Beim Import von Waren aus dem europäischen Ausland erscheint es darüber hinaus für die Sicherheit und einen fairen Wettbewerb im Binnenmarkt notwendig, Importeuren und Händlern von solchen Importwaren, z.B. aus Fernost, die - bußgeldbewehrte - Pflicht aufzuerlegen, sich darüber zu informieren, ob ein GS-Zeichen auch tatsächlich erteilt worden ist. Dies ist gerechtfertigt, weil die Importeure und Händler im Verhältnis zu den im Binnenmarkt ansässigen Herstellern eine vergleichbare Verantwortung für das Inverkehrbringen tragen.

Zu Ziff. II. 8)

Im Gegensatz zur Regelung in § 19 Abs. 1 Nr. 4 i.V.m. § 7 Abs. 1 Satz 2 GPSG, wonach GS-Prüfstellen bereits heute ein Bußgeld droht, wenn sie das GS-Zeichen zu Unrecht vergeben haben oder die Qualitätsüberwachung nicht ordnungsgemäß durchführen, gibt es vergleichbare Tatbestände für andere zugelassene Stellen nicht.

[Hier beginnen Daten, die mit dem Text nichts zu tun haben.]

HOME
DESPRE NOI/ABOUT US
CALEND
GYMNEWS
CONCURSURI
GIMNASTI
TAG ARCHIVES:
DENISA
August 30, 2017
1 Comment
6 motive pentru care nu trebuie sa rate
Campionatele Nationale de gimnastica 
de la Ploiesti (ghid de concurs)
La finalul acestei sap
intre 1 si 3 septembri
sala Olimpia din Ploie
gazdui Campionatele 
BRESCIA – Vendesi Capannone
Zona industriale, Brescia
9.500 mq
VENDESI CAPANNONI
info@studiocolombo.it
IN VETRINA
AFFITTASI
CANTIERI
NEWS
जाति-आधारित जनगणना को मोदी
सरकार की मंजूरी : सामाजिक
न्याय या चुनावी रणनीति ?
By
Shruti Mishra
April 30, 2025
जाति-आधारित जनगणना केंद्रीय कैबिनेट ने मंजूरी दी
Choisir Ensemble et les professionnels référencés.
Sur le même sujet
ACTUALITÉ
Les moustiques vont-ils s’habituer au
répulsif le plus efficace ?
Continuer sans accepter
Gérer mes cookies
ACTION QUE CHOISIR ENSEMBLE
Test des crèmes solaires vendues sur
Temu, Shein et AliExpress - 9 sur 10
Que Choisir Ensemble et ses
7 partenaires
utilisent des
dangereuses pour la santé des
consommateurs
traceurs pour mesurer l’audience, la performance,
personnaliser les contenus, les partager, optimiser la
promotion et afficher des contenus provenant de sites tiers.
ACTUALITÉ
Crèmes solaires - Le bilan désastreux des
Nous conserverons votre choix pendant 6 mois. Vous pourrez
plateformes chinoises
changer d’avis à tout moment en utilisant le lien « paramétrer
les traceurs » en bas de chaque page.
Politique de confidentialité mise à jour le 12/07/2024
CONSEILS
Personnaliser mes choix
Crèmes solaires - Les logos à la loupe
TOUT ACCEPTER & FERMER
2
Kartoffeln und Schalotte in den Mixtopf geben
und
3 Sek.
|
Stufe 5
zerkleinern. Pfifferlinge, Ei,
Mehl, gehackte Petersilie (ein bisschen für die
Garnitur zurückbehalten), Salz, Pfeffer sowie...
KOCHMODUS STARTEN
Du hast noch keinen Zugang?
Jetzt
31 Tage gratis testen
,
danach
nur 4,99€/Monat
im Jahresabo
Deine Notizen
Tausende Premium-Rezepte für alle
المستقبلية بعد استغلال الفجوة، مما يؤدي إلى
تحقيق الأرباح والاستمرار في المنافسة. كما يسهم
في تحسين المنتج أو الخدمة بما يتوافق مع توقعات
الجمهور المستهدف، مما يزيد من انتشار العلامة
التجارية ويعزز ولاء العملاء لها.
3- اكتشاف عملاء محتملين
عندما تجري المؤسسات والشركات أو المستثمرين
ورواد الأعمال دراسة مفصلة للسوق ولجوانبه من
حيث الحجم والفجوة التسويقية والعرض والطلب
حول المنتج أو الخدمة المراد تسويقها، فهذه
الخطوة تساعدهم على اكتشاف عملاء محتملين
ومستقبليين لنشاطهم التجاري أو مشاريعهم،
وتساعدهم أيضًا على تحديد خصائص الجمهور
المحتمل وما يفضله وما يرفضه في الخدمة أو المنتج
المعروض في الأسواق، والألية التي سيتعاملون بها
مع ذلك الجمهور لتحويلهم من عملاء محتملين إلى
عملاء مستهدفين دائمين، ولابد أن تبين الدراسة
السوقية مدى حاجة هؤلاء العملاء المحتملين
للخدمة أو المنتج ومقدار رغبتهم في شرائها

Wenn diese jedoch in Konformitätsbewertungsverfahren einbezogen wurden und hierbei nicht fachgerecht agiert haben, z.B. bei Baumusterprüfungen, Einzelprüfungen von Produkten oder der Qualitätssicherung, ist eine entsprechende Bußgeldbewehrung einer nicht ordnungsgemäßen Prüfung durch diese Stellen ebenfalls gerechtfertigt. Dies erscheint umso dringlicher, als in diesen Fällen die Beteiligung von Prüfstellen nur in Ausnahmefällen vorgesehen ist, und zwar bei Produkten mit einem hohen Gefahrenpotenzial.

Zu Ziff. III.

Das GPSG und die untergesetzlichen Vorschriften beinhalten eine Reihe von Bußgeldtatbeständen, jedoch fehlt - im Gegensatz zur früheren Regelung im Produktsicherheitsgesetz - eine Regelung zur Ahndung der Nichteinhaltung der materiellen Anforderungen des Gesetzes bzw. der Verordnungen an das Inverkehrbringen, also des eine Bußgeldbewehrung des Inverkehrbringens unsicherer Produkte als solches.